Returns a capture group from a regex

get-data:
  - query:
      type: value-extract
      regex: "^(\\w+):(.*)"
      group: 1

Given a value from a previous query as input, the value-extract type will return the specified capture group from the regex:. Note, group 0 matches the whole string if it matches at all, so group 1 is the first group of the regex, etc.

Value

value-match

Returns lines that match

get-data:
  - query:
      type: html-table-row
      column-num: 2
  - query:
      type: value-match
      line-regex: "(?i)confidentiality|integrity|availability"
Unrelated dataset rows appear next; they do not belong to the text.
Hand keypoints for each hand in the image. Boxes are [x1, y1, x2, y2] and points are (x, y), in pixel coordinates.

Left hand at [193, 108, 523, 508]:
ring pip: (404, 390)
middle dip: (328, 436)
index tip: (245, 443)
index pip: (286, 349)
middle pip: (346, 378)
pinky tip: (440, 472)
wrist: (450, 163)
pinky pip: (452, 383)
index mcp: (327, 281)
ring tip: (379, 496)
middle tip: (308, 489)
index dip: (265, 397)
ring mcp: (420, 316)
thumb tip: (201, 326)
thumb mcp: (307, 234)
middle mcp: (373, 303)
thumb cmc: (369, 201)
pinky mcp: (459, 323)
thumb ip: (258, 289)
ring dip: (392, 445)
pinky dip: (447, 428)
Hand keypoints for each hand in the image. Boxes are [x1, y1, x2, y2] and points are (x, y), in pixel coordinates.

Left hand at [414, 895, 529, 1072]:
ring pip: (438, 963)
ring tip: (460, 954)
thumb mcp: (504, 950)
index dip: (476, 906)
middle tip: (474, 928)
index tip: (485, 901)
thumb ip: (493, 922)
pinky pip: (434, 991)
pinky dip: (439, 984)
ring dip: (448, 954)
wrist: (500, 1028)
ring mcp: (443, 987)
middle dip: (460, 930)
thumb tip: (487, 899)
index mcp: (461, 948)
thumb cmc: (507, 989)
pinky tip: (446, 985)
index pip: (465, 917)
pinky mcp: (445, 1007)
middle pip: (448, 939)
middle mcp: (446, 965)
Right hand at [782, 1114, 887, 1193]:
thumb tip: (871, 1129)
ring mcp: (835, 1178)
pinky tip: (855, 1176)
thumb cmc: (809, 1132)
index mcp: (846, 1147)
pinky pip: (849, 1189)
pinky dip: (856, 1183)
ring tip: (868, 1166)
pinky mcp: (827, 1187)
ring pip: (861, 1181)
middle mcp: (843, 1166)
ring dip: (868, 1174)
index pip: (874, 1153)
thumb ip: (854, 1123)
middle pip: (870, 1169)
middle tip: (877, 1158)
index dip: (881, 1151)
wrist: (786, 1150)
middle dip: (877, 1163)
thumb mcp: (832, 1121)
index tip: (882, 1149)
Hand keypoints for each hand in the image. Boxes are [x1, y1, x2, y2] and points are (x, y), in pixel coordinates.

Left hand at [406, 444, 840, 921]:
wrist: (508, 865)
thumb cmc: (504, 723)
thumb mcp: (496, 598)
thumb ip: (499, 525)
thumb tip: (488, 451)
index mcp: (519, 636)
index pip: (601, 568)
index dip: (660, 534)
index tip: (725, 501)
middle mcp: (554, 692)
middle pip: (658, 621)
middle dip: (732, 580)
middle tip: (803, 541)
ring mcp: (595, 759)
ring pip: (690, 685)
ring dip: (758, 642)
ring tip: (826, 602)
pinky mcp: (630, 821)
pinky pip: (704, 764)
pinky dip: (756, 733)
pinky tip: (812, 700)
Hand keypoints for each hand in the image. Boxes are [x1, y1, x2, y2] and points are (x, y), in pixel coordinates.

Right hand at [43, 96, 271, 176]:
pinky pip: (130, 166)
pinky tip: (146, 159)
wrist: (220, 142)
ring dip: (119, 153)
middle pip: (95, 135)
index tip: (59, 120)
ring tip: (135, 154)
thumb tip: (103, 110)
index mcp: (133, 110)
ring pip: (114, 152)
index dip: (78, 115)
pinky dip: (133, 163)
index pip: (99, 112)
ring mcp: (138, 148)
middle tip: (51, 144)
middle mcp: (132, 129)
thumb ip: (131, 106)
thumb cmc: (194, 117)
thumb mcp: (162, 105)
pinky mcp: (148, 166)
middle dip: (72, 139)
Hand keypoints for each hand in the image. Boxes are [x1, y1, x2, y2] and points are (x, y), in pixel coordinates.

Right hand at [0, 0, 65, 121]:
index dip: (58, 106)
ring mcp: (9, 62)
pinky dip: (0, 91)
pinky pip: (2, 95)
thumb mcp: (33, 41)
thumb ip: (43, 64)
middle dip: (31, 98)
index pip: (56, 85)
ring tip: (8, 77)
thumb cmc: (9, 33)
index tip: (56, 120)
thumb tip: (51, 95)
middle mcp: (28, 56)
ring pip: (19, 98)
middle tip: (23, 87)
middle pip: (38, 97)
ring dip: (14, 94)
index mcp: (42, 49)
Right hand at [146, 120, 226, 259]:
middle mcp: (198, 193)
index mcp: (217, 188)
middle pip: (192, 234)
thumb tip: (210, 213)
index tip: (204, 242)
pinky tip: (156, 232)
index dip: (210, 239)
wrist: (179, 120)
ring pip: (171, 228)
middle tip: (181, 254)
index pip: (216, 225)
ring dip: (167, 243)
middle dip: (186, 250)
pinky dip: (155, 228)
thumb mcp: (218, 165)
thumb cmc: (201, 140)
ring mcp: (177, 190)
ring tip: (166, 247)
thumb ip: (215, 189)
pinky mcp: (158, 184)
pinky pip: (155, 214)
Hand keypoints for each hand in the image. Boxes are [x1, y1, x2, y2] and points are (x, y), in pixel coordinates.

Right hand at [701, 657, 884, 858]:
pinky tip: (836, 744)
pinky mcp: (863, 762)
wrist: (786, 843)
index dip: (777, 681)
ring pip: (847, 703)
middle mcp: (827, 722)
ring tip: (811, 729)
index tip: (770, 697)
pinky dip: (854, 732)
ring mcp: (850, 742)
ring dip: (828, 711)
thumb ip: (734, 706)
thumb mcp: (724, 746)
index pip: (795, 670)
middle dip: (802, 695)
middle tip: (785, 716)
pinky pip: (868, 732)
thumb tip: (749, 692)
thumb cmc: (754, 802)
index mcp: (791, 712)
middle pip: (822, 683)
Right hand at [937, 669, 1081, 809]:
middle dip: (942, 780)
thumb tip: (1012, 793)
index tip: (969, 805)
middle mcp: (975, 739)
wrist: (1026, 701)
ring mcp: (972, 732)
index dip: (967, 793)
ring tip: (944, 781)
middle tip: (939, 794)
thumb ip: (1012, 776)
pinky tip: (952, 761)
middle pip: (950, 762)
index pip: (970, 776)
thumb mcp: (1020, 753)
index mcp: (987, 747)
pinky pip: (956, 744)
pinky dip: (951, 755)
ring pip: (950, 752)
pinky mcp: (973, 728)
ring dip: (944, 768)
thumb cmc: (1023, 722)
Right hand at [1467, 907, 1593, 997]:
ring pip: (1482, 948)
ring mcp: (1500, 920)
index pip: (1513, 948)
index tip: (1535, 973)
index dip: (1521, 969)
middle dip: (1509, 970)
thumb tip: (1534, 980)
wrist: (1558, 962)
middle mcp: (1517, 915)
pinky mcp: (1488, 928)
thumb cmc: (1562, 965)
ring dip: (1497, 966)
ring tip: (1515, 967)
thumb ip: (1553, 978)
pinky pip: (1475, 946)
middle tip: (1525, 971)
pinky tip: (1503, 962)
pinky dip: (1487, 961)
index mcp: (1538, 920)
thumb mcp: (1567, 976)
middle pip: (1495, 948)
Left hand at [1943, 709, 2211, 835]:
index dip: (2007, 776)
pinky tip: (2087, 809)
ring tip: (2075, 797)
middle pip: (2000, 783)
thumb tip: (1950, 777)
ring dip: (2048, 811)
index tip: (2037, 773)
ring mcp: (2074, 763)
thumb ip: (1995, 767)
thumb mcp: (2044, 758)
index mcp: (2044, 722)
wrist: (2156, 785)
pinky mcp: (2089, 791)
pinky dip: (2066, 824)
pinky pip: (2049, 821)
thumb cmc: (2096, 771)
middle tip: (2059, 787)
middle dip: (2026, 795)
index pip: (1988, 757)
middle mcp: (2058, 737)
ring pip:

Given a value from a previous query as input, the value-match type will split the value into lines, and run the regex over each line, outputting the entire line if the regex matches.

Value

value-replace

Returns a replacement value on match

get-data:
  - query:
      type: html-table-row
      column-num: 2
  - query:
      type: value-replace
      match: "SSL"
      replacement: "TLS"

Given a value from a previous query as input, the value-replace type will check if the value is an exact match for the match: value and if so it will return the replacement: value. If there is no match, the original string is returned.

Value

value-urldecode

Returns a URL decoded version of the value

get-data:
  - query:
      type: html-table-row
      column-num: 2
  - query:
      type: value-urldecode

Given a value from a previous query as input, the value-urldecode will return the URL decoded value.

Post processing options

The output-data: / post-processor: supports the following values:

Post Processor

Use Case

Example

Description

remove-empty-rows

Removes empty rows from a table

output-data:
  post-processor:
    remove-empty-rows:
      ignore-keys: 
        - category

Given the output of map-data: (a list), remove any list rows where all the entries are empty. Optionally specify a list of ignore-keys:, which are the column values in the row to ignore when checking if empty e.g. if ignore-keys: lists the category column (really key: name from map-data:) then even if it has a value, but the rest of the row is empty, that row will be removed.

remove-header-row

Removes the 1st row from a table

output-data:
  post-processor:
    remove-header-row:

Given the output of map-data: (a list), remove the first row.

inherit-row-above-if-empty

Allows a row to inherit the value of the row above in a given column

output-data:
  post-processor:
    inherit-row-above-if-empty:
      key: category

Given the output of map-data: (a list), loop though all rows and if the value of column (really key: name from map-data:) specified by key: is empty, then populate it with the value from the row above. This allows for the lazy population of tables as it avoids having to repeat the same column value many times in different rows.

value-replace

Returns a replacement value on match

output-data:
  post-processor:
    value-replace:
      - match: "C"
        replacement: "Confidentiality"
      - match: "I"
        replacement: "Integrity"
      - match: "A"
        replacement: "Availability"

Given some input (a string), looks for any of the list of match values and if found outputs the corresponding replacement value. If there is no match, the original string is returned.